Today, he clarifies his feelings about the detective: "I'm not grieving over the end of Poirot. I grieve the man I got to know. I miss the character. But I don't miss not doing any more series."
He has made a point of not watching the other Poirots, either before or after his own creation – Albert Finney, Sir Peter Ustinov, Sir Kenneth Branagh, John Malkovich.
"People only want to have my opinion and hope that I will say something nasty. So I'm able to say, no opinion. I wish them every success, in the same way Peter Ustinov wished me success."
He says he's trying to be more selective in the roles he takes on in his 70s, so that he can spend more time with his family, and observes that without his wife, Sheila, there would have been no career.
"She's given me every opportunity – even during difficult times when I had to go to New York for six months, when I went to Mexico to film at Christmas, she's never ever said no to something I wanted to do.
"She's been the most generous, wonderful wife any actor could ever hope to have and she has allowed me my career while saying no to her own career, to look after the family."
Part of the proceeds of the book are going to the Tuberous Sclerosis Association, a charity close to his heart because of his grandson, Todd, who was diagnosed with Tuberous Sclerosis Complex, an incurable genetic disease, when he was just six weeks old.

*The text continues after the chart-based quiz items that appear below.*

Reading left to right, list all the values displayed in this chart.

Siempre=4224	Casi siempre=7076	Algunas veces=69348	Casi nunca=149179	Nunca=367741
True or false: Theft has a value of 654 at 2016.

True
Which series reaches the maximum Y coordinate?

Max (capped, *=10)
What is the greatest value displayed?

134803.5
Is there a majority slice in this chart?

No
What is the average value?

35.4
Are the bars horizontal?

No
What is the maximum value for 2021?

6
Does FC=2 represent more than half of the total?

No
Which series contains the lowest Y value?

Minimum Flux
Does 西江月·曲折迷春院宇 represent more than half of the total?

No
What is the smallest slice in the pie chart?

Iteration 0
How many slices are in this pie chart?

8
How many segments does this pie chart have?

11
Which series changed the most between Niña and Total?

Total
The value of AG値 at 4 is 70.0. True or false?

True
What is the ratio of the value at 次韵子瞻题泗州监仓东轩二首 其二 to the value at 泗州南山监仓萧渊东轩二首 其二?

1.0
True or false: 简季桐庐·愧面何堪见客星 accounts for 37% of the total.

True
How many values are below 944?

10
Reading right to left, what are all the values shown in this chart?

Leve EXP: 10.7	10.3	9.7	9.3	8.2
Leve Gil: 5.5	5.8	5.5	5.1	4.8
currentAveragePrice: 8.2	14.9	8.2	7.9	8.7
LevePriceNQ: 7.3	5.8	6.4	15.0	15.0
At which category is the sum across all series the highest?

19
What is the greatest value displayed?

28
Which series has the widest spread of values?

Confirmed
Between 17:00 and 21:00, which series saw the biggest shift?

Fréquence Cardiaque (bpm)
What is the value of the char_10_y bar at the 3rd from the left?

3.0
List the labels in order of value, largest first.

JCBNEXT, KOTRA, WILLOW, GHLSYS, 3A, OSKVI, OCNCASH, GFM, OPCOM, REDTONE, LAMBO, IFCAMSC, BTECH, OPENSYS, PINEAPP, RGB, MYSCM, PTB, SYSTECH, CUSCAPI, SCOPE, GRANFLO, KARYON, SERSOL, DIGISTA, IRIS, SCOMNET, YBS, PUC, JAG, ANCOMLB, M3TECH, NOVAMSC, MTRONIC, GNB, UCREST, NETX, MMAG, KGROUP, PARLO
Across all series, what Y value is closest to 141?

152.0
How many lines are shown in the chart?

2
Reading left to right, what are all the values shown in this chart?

"If you notice it early, it means it's really bad and the dear lad has it quite acutely. Because it's a rare condition, it's underfunded, people don't know about it so I'm trying to raise its awareness in any small way I can."
While offers of work keep coming, he has no thoughts of retirement. He'll be doing a 'personality' tour of Australia and New Zealand in January, called David Suchet: Poirot and More, a retrospective of his 50 years as an actor.
It's unlikely, though, that he'll be doing any more sex scenes.
:: Behind The Lens by David Suchet is published by Constable, priced £25.